In 1946 kwam hier het Internationaal Gerechtshof, het enige VN-orgaan dat zijn zetel niet heeft in New York. De foto laat de openingszitting zien. Maar in 1966 bleek dat de rechters het niet naar hun zin hadden.

Voorstel tot wijziging statuut

Onder andere door het Vredespaleis. Dat was te klein, er liepen te veel toeristen rond en ze waren slechts huurder. De gemeente was toeschietelijk geweest en had voor nieuwbouw een terrein in de Scheveningse Bosjes aangeboden. Met het verzoek om dit stil te houden. Het was niet voldoende en in 1969 stelde secretaris-generaal Oe Thant voor om het statuut van het Hof te wijzigen zodat het Hof zich ook elders kon vestigen.

Nieuw gebouw

Er kwam echter nog geen besluit en op 28 september 1970 schreef de Haagsche Courant dat de secretaris-generaal van mening was veranderd. Het Hof moest in Den Haag blijven en zou een nieuw gebouw krijgen. Volgens de krant ging het waarschijnlijk om een locatie in de Scheveningse Bosjes, bij de Kerkhoflaan.

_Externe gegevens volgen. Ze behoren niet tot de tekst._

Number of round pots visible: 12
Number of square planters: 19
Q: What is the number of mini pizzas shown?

Uitgelekt plan leidt tot oproer

En toen barstte de bom. Het geheime plan was uitgelekt en Den Haag kwam in actie. Bij een protestmanifestatie in het Circustheater deed ook projectontwikkelaar Reinder Zwolsman mee aan de kant van het verzet. In het verleden had hij menig brandje gesticht, maar nu zong hij alleen een aria uit de Zauberflöte. Dat hij tegen was moet indruk hebben gemaakt, want wie had er meer verstand van controversiële bouwprojecten?

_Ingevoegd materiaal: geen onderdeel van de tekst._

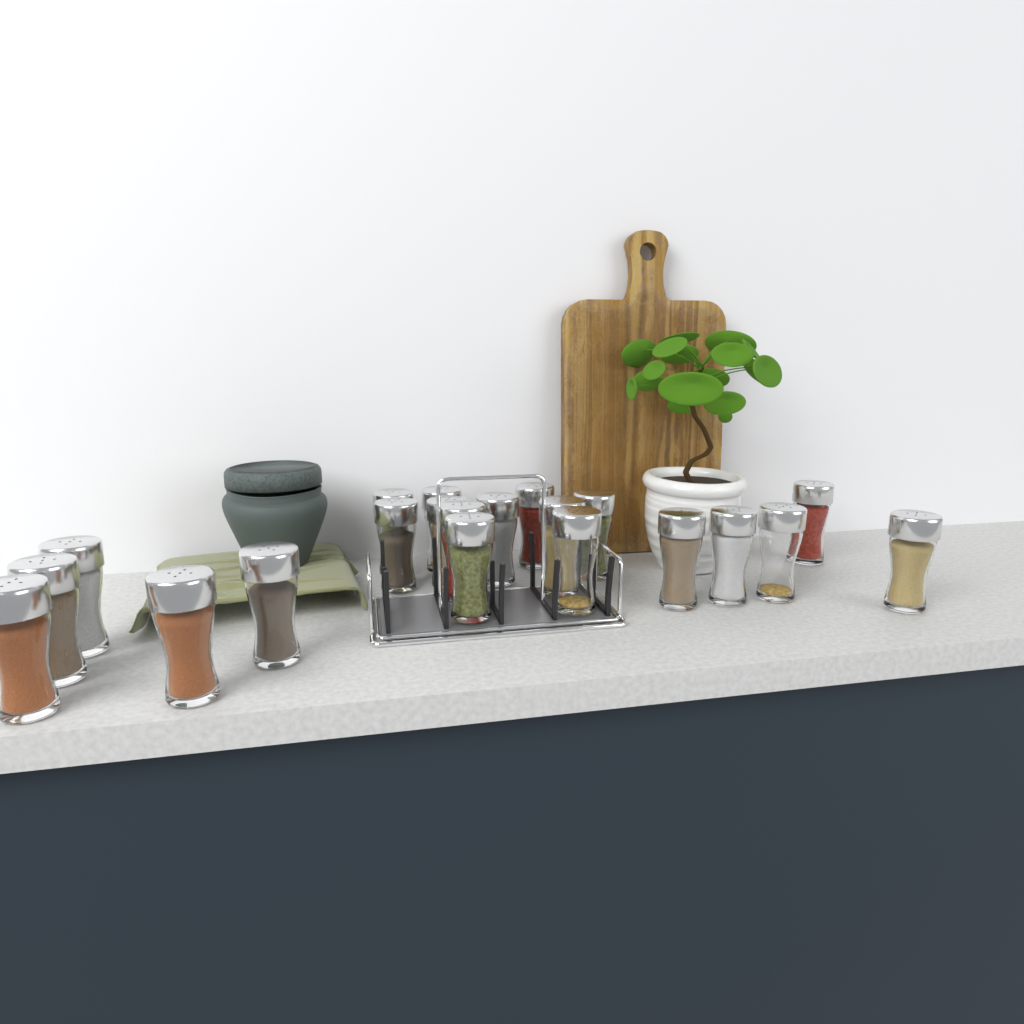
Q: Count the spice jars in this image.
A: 21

Adequate optreden en een compromis

Vervolgens werd het stil. De gemeente knapte in 1971 de verwilderde plantsoenen rond het Vredespaleis op tot “een prachtig stuk landschapsarchitectuur”. Ook kregen de rechters in Nederland een hogere diplomatieke status.

Dat adequate optreden werd in 1972 gevolgd door een compromis. De rechters moesten in Den Haag blijven maar er kwam een mogelijkheid om ook ergens anders zitting te houden. Nieuwbouw kwam enkele jaren later gereed op het terrein van het Vredespaleis.